Passage shown:
For years, a photograph had been tucked away underneath a pile of pictures that archived my college experience light years before chronicling your every move via digital cameras and iPhones became the norm. I’d randomly taken it with a guy I’d seen in passing on campus during a seemingly wild night on Bourbon Street in New Orleans. I’d flipped past it a million, and though I didn’t know the guy, I’d kept it because it was a great picture of me in the prime of my youth. I was happy, and he was handsome.
I hadn’t seen him, whoever he was, since the picture was taken almost 10 years ago, but during a weekend excursion with friends, we literally ran into each other. Upon first glance, I knew it was him: the boy in the picture. As evident from those pictures stacked in old shoe boxes in my closet, I’m big on memories and nostalgia. To meet him randomly at a concert, there had to be a story here.
The years had been kind to him, and he expressed the same feelings about me. The boyish face in that photograph was replaced with chiseled features and more facial hair. His eyes were the same though—deep and hypnotic. We were no longer college kids, but adults living very different lives in different places. After a brief conversation, we exchanged numbers, which led to accepting a brunch invitation the next day. After a long night of partying, my plan was to call and cancel, but the image of us in that picture made me go.
On the patio of a small breakfast cafe, we admitted that we never really knew each other in college, but tried to catch up on each other’s lives over French toast and fruit anyway. We enjoyed each other’s company so much, that I contemplated skipping another engagement that I’d committed to attending, and that’s so unlike me.

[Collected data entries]

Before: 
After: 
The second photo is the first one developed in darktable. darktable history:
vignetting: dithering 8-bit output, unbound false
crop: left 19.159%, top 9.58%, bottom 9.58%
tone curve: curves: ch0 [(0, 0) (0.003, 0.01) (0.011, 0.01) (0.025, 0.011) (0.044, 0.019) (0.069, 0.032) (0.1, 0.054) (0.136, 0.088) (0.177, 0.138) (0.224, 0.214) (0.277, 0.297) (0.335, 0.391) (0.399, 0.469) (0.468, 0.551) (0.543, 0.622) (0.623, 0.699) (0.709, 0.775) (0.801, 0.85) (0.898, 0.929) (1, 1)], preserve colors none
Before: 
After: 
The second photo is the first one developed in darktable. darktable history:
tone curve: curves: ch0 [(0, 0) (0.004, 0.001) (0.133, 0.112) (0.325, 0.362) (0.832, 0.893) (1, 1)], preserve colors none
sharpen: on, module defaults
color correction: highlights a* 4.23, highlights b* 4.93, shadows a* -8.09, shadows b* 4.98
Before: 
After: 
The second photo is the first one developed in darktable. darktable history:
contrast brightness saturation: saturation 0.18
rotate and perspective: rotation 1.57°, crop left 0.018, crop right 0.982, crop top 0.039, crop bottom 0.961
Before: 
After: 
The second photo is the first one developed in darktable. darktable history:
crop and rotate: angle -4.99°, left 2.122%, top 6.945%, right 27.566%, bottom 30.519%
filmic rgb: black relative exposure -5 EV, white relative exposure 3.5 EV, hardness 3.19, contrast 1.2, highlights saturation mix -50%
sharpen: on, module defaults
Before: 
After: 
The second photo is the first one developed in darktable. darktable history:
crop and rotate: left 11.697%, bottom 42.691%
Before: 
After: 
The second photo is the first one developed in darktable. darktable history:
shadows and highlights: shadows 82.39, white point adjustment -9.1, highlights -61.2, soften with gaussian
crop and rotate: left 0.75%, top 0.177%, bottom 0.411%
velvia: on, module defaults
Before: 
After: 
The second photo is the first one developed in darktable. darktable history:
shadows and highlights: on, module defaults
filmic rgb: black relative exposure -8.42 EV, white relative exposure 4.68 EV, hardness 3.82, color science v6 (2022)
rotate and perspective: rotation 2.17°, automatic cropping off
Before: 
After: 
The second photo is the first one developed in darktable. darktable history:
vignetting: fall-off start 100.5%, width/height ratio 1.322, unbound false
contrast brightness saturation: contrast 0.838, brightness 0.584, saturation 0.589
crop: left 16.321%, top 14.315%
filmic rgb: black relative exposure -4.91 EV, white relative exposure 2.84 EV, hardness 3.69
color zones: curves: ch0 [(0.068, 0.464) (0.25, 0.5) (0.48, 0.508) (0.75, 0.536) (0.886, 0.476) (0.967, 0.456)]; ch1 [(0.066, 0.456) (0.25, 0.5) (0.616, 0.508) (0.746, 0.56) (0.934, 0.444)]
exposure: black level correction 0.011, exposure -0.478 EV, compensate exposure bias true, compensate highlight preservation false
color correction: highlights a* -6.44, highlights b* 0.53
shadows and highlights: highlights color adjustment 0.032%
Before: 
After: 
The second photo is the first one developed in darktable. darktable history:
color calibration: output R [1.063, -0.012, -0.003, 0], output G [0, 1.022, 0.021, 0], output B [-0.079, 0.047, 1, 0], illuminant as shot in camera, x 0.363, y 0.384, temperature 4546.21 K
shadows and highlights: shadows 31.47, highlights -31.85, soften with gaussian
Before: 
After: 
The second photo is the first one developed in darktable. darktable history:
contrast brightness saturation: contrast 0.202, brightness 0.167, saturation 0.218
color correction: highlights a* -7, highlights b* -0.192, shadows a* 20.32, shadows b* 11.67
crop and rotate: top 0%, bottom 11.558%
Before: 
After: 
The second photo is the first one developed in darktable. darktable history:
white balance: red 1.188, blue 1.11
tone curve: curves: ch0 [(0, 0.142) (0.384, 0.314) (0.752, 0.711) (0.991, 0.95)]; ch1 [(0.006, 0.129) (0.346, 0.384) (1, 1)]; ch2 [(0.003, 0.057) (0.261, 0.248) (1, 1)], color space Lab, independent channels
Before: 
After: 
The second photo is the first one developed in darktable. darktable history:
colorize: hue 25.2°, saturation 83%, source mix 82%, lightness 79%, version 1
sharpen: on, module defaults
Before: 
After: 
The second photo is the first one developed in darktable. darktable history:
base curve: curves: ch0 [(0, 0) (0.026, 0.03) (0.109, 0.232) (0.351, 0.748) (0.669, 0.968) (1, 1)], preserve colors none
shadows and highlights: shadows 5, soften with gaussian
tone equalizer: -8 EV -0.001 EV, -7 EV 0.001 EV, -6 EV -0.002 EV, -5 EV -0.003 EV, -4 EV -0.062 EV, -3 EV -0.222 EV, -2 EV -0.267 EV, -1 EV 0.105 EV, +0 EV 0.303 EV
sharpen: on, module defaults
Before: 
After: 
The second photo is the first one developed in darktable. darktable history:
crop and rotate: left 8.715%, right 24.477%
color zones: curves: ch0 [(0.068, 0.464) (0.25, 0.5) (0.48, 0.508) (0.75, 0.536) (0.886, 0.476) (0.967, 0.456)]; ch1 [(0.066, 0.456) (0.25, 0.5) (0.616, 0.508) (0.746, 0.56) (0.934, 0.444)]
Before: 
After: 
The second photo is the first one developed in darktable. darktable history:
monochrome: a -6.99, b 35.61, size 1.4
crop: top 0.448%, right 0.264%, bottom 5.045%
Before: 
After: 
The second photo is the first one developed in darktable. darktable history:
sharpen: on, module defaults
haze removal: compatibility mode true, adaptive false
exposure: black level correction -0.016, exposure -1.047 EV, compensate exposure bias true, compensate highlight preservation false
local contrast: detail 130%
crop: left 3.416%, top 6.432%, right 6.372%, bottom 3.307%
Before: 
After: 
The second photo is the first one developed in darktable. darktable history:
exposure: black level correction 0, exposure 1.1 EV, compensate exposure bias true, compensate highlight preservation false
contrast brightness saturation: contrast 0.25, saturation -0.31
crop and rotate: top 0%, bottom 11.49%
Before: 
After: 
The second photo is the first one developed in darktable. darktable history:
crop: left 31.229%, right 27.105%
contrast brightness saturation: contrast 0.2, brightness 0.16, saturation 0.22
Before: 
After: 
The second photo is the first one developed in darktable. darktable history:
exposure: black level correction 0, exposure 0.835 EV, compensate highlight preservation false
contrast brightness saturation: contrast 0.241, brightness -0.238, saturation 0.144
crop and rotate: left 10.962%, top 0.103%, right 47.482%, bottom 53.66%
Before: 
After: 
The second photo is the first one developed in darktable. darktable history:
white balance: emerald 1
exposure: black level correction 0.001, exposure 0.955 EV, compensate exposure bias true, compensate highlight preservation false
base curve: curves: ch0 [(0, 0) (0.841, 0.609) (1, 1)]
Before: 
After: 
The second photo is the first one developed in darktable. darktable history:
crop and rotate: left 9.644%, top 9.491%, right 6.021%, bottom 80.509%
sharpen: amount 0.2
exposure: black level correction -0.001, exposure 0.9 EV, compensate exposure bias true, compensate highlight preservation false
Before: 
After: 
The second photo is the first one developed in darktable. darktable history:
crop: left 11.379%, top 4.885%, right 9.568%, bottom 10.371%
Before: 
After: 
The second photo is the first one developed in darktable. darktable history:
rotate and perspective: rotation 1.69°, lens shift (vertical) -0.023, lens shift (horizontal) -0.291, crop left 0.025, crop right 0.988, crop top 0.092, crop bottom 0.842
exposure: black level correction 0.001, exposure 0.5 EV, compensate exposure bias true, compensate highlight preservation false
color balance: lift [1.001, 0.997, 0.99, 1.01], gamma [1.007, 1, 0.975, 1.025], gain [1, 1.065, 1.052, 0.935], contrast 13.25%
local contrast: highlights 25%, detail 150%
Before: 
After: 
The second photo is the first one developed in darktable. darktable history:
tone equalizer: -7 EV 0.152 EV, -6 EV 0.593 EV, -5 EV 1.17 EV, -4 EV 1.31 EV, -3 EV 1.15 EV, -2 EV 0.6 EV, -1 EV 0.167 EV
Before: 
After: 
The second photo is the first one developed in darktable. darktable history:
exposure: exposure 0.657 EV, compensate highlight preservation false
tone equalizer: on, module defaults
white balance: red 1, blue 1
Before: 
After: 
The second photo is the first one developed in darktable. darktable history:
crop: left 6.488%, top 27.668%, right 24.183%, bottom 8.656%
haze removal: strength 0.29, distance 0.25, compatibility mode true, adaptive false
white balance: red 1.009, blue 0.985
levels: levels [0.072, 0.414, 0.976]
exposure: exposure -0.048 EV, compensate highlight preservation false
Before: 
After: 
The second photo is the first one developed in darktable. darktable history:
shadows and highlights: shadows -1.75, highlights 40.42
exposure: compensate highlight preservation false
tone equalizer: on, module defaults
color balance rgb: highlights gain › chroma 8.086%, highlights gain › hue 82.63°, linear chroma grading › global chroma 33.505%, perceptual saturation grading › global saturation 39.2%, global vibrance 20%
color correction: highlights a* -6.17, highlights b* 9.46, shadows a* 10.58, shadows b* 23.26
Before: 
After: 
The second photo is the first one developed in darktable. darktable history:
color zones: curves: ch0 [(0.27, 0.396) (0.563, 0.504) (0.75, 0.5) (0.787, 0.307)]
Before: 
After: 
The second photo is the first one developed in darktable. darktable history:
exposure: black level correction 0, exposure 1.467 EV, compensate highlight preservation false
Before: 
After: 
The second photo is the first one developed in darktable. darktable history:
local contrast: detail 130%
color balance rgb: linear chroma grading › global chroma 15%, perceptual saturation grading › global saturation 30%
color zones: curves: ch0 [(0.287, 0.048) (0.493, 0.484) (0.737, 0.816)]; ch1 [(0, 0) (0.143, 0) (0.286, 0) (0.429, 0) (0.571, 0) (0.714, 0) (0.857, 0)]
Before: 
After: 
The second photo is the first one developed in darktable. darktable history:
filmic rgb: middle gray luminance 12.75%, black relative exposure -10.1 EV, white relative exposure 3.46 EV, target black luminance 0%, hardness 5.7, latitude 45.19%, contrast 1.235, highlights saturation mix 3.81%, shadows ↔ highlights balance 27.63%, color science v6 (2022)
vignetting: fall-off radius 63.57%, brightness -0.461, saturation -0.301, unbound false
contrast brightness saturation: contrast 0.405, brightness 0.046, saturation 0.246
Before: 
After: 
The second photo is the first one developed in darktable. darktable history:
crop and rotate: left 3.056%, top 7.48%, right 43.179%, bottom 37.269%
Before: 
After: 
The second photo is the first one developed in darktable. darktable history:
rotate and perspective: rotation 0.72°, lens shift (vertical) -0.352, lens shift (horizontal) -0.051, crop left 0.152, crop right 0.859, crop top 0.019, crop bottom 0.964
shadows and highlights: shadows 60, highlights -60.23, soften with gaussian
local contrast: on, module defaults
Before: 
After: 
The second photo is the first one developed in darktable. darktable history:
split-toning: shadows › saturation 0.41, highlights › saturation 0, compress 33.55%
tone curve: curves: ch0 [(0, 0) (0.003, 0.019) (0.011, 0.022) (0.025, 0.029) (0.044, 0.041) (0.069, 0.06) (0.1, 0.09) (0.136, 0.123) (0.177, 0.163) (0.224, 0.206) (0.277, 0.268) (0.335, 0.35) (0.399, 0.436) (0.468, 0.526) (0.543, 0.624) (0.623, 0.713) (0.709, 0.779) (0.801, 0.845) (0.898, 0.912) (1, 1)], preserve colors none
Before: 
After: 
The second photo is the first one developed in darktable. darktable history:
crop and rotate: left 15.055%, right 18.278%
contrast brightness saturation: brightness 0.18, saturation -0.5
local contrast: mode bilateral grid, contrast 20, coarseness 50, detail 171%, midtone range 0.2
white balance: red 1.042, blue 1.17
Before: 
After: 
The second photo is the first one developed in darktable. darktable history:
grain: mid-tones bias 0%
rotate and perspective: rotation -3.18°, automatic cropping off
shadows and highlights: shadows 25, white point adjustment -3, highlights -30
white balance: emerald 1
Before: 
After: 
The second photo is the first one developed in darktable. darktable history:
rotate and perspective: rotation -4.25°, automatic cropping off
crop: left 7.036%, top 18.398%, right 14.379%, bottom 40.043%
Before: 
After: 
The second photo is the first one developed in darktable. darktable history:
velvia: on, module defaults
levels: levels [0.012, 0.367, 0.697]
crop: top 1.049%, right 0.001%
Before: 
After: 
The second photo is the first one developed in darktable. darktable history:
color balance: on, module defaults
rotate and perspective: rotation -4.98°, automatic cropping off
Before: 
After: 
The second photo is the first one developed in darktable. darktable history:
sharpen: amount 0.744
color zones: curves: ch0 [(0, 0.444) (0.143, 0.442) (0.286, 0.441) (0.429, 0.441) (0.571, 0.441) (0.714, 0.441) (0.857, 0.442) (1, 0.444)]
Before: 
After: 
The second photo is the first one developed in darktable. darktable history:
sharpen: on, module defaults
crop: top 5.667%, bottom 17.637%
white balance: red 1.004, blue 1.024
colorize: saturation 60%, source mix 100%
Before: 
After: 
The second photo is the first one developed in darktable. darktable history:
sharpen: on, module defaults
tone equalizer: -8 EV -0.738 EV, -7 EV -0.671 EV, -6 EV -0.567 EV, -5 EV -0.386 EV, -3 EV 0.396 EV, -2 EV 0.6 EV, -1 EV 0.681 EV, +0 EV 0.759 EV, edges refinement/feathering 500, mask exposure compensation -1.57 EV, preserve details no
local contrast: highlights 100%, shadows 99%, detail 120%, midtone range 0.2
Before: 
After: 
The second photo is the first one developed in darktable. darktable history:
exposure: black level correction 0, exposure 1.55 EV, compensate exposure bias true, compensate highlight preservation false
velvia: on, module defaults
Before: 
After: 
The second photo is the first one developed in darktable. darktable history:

Written exercise A:
Answer each question from the essay about the old photograph:
(i) Where was the photograph taken?
(ii) About how long before the meeting was the picture taken?
(iii) What did the two eat at brunch?
Written exercise B: List every place where, according to the essay, the writer and the man from the photograph were together.
Written exercise C: From the essay, pull out the passage from "I hadn’t seen" up to and including "a story here.", word for word.
Use only the essay to complete these tasks.

Exercise result A:
(i) On Bourbon Street in New Orleans
(ii) Almost 10 years
(iii) French toast and fruit

Exercise result B:
- Bourbon Street in New Orleans
- A concert
- The patio of a small breakfast cafe

Exercise result C:
I hadn’t seen him, whoever he was, since the picture was taken almost 10 years ago, but during a weekend excursion with friends, we literally ran into each other. Upon first glance, I knew it was him: the boy in the picture. As evident from those pictures stacked in old shoe boxes in my closet, I’m big on memories and nostalgia. To meet him randomly at a concert, there had to be a story here.